THE LAMP POSTS in Kliptown, South Africa, do not all stand up straight. One lists awkwardly, laden with cables carrying stolen electricity to a squatters’ settlement nearby. Many families in this suburb of Soweto, a formerly black township in greater Johannesburg, are still crammed into makeshift housing. When it is hot outside, the temperature inside is “times two”, says one resident, who shares six rooms with 20 others. And when it turns cold, the chill inside is also “times two”.
On the other side of the railway tracks the government is investing heavily in Walter Sisulu Square, where in 1955 the African National Congress (ANC) and its allies adopted the Freedom Charter, a statement of principles for a post-apartheid nation.
The charter’s commitments, written in stone on a monument in the square, include demolishing slums and building well-lit suburbs.
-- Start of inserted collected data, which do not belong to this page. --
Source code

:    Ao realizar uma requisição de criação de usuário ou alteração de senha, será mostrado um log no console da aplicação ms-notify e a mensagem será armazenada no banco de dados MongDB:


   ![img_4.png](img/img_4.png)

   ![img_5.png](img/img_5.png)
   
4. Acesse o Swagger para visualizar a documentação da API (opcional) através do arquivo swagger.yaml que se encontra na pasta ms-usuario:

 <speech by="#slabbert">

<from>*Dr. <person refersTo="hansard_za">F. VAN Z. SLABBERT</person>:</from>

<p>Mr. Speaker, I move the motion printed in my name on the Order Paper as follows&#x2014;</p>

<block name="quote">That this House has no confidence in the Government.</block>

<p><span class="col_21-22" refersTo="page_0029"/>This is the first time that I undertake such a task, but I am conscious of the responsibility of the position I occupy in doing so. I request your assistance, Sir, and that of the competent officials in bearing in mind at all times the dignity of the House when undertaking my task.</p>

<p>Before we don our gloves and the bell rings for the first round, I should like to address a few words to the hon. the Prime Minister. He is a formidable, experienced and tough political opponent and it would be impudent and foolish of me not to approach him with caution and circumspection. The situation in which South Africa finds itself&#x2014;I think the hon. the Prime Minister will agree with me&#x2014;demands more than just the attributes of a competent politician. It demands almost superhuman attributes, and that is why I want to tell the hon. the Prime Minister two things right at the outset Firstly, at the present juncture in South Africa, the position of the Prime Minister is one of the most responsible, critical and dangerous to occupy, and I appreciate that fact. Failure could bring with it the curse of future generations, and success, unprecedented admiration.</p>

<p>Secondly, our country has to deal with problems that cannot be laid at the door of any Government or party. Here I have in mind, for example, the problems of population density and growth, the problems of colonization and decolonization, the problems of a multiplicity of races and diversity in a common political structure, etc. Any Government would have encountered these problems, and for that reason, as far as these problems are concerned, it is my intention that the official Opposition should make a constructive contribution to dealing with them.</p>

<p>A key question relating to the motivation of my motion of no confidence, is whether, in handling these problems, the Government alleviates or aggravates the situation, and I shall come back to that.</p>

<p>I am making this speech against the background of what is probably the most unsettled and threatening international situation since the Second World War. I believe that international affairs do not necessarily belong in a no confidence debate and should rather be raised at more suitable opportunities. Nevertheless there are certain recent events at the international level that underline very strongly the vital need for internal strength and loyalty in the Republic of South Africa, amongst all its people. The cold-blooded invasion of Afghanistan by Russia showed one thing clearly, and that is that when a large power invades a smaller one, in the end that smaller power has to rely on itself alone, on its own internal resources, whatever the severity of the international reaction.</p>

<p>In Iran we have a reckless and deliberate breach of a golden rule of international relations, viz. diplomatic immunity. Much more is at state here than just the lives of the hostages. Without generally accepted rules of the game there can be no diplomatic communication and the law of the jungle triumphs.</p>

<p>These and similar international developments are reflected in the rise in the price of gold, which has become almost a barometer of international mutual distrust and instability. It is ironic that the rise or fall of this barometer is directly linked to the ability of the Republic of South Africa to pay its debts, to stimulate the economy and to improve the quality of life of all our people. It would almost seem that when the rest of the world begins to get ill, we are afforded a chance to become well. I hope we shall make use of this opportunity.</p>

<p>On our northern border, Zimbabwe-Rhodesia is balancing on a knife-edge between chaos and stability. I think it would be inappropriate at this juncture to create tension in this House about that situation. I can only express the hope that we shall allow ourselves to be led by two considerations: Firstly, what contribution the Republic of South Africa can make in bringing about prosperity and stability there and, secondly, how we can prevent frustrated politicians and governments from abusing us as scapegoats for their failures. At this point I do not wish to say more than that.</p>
They also include transferring ownership of the mineral wealth beneath the soil to the people. The contrast between what the charter says and what the slum itself reveals tells you how broken the system is, says one squatter.
The resources beneath South Africa’s soil, including iron ore, precious metals and coal, ought to be an unmitigated blessing. Johannesburg, the city of gold, owes its existence to these riches. Its landscape is still dotted with piles of sandy residue, or “tailings”, from mining and quarrying. The industry accounts for over 20% of South Africa’s exports and employs over 450,000 people. But it also adds to the volatility of South Africa’s economy and the pugnacity of its politics.
Mining and quarrying shrank by 4.7% in 2016, then rebounded, growing by 4.3% year-on-year in the first half of 2017. This improvement partly reflects stronger growth in China, which consumes almost half of the world’s coal, 30% of its gold jewellery and over 40% of its steel. But the industry’s economic prospects remain hostage to its political fortunes.